I know that quote....

From a pure scientific view (according to academic standards) if it aint repeatable by your piers it is invalid.

Yes science has developed, but science has also changed and questioned itself in order to become more accurate to be undeniable proof. In academic circles tests have to be repeatable and every measurement taken, this forms part of your methodology, data capturing, interpretation of that data and conclusion. Or else it is null and void. I know of a fellow student when I did my research that almost lost his degree because his methodology was not "clear enough on what is measured"

Science is far more complicated then just discovery and learning these days, same with engineering, geology, philosophy. All academic fields are changing constantly.
 
Well you're obviously just referring to one particular video.
Yes, the one video that I've specifically referred to a few times, and referred to by others. I watch that video and all I can say is "well, no wonder it broke".
I am referring to destruction testing in general. And besides one particular method of extreme abuse is as good any if we are to be relevant to what we are discussing here. ;)
Admittedly, knife destruction tests aren't exactly every-day-viewing for me, but if they're as unscientific as noss4's (or Cliff Stamp's), I doubt I'd be any less unconvinced. I'll grant that other people might find them more fascinating than I do, but for my own purposes, they're little more than arbitrary pissing contests.
 
I know that quote....

From a pure scientific view (according to academic standards) if it aint repeatable by your piers it is invalid.

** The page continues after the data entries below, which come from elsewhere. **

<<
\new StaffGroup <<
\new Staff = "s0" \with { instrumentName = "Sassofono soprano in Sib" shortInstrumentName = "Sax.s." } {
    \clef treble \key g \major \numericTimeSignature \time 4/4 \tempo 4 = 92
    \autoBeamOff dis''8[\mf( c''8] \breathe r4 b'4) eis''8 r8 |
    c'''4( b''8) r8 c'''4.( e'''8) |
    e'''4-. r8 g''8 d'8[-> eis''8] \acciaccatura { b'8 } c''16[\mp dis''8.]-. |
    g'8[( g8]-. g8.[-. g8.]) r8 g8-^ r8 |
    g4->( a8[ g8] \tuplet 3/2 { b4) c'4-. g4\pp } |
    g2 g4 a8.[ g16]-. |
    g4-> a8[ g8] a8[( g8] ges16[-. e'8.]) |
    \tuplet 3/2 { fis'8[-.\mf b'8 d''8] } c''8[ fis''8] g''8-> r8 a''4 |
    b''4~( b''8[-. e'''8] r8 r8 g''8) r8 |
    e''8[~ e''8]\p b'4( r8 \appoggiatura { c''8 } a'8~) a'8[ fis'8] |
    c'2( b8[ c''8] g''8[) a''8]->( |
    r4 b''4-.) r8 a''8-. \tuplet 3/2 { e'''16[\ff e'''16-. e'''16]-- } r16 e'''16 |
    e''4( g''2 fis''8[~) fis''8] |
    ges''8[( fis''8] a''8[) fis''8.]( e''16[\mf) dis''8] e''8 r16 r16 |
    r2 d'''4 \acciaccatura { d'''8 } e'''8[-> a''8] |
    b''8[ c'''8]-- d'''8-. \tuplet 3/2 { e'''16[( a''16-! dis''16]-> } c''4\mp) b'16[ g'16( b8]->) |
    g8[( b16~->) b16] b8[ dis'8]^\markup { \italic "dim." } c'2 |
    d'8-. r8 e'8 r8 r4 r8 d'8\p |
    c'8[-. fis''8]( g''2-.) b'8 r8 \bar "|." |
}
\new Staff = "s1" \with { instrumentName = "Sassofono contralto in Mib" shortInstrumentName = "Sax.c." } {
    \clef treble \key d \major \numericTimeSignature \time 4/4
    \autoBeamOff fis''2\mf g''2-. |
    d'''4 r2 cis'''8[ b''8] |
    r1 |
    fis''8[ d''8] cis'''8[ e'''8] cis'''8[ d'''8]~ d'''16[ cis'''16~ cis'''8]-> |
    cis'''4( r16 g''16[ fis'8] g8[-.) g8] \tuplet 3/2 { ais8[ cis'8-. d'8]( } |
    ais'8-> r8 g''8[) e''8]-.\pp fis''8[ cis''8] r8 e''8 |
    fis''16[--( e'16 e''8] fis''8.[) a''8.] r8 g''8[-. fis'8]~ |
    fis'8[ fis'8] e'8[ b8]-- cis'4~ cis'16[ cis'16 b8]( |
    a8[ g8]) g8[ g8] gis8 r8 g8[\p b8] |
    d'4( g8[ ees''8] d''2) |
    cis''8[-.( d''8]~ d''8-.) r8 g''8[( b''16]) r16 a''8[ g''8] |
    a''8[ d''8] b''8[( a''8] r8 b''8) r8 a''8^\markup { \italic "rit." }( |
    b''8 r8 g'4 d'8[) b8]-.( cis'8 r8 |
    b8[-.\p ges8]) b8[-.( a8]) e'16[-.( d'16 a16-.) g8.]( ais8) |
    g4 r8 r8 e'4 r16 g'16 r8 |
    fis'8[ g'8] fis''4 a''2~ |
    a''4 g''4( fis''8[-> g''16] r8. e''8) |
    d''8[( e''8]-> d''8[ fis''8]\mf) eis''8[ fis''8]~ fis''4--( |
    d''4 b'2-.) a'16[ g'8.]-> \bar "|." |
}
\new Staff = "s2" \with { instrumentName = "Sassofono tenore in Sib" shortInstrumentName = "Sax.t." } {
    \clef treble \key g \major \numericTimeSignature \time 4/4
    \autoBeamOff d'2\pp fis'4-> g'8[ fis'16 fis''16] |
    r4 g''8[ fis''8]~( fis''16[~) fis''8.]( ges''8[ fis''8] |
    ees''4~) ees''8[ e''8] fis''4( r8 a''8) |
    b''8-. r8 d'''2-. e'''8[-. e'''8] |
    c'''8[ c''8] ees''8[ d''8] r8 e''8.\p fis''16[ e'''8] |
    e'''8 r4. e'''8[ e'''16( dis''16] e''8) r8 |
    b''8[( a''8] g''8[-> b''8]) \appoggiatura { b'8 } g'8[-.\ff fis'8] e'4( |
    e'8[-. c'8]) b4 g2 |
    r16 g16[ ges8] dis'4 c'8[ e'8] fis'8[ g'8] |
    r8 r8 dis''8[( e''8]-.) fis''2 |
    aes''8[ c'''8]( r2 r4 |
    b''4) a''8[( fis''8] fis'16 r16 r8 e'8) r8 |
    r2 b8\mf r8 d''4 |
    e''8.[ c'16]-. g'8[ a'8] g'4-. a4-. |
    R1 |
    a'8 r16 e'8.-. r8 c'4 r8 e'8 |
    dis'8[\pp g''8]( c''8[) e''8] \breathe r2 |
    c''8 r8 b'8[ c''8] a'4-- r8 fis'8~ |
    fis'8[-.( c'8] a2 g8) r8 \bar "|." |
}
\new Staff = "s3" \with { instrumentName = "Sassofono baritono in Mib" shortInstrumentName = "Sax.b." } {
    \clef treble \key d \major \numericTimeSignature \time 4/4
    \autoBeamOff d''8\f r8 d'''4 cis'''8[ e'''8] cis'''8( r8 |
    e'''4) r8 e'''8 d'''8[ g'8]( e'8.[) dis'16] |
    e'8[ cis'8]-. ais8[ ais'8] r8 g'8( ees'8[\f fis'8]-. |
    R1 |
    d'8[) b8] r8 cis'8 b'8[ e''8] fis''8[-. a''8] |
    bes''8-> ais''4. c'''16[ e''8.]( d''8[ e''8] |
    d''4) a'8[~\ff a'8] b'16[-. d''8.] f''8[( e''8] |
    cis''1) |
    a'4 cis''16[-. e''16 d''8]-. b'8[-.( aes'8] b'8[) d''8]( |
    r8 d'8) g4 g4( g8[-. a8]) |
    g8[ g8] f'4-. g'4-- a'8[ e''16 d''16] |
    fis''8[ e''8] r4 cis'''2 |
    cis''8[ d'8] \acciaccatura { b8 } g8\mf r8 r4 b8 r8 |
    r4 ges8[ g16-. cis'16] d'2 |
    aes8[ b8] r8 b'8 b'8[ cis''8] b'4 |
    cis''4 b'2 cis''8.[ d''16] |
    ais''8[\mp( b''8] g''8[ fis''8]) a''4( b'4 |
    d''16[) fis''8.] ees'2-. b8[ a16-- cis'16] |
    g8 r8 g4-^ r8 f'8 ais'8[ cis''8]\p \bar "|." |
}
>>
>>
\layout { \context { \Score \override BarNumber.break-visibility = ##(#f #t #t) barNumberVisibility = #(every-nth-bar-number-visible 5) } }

Yes science has developed, but science has also changed and questioned itself in order to become more accurate to be undeniable proof. In academic circles tests have to be repeatable and every measurement taken, this forms part of your methodology, data capturing, interpretation of that data and conclusion. Or else it is null and void. I know of a fellow student when I did my research that almost lost his degree because his methodology was not "clear enough on what is measured"

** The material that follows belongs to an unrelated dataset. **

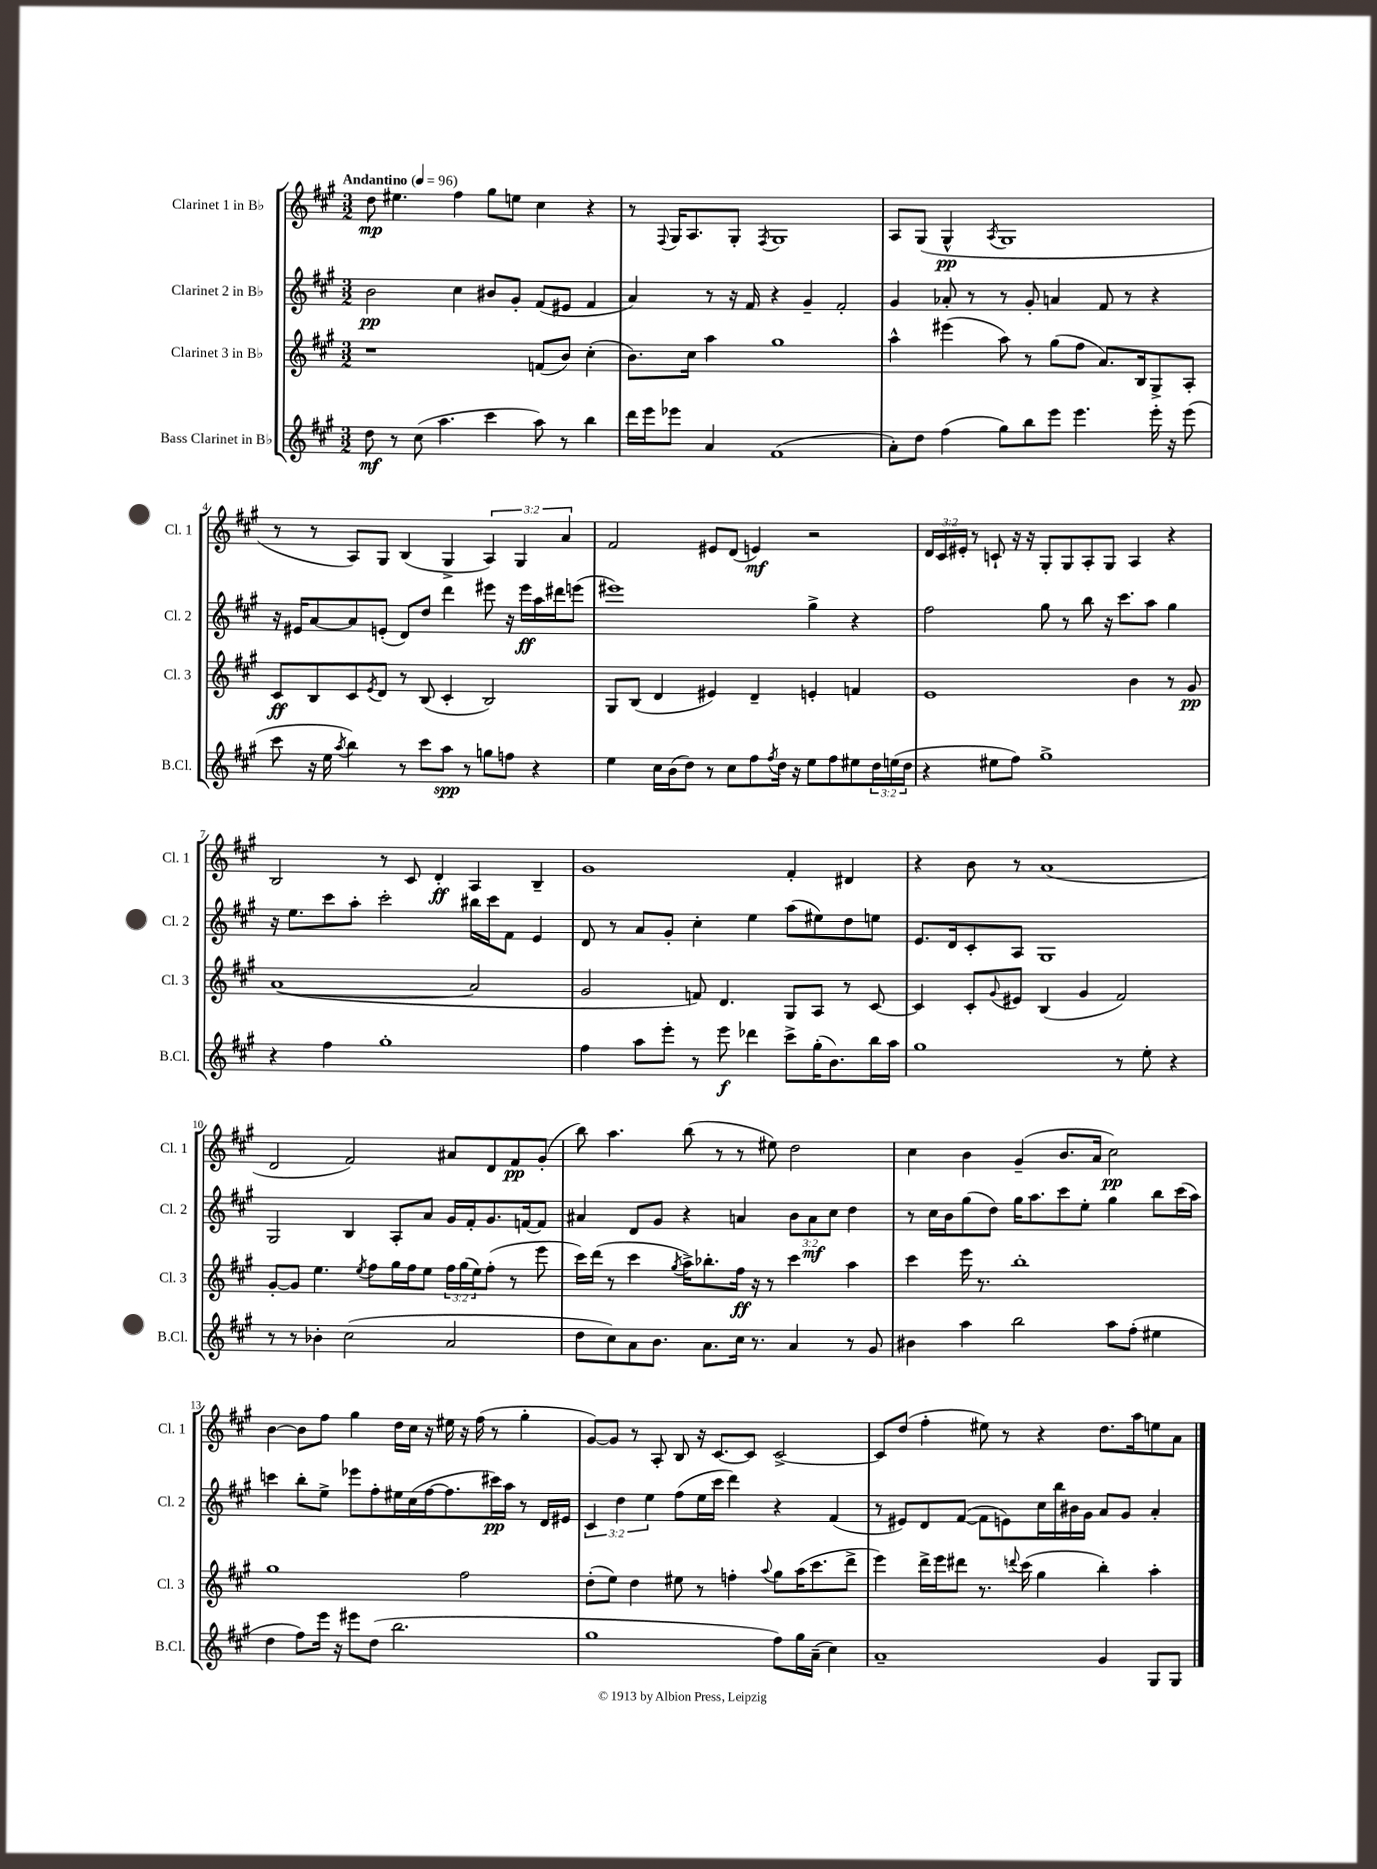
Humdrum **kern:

Science is far more complicated then just discovery and learning these days, same with engineering, geology, philosophy. All academic fields are changing constantly.

Ok then, let's not be scientific. Let's be use common sense. If a knife(say a battle mistress) can only be broken by being clamped in a vise and bent with a cheater bar, then it would probably not be a strain on common sense to assume that another battle mistress would be around as strong as that. It can be much weaker(unless it's defective) that it can stand prying apart a particle board from a frame since it only needs your brain to see that the second task is much less abusive than the first.
 
Yes, the one video that I've specifically referred to a few times, and referred to by others. I watch that video and all I can say is "well, no wonder it broke".
Admittedly, knife destruction tests aren't exactly every-day-viewing for me, but if they're as unscientific as noss4's (or Cliff Stamp's), I doubt I'd be any less unconvinced. I'll grant that other people might find them more fascinating than I do, but for my own purposes, they're little more than arbitrary pissing contests.

Oh so you can use google too? It's just you guys who came out swinging against a test being "unscientific". In spite of that you can probably tell that one beating is less of a beating just buy looking at it. Or can't you?

Do you need to the latest scientific instruments to make the assumption that a similar knife won't break by battoning a small branch because we saw one that needed a vise and a cheater bar to break?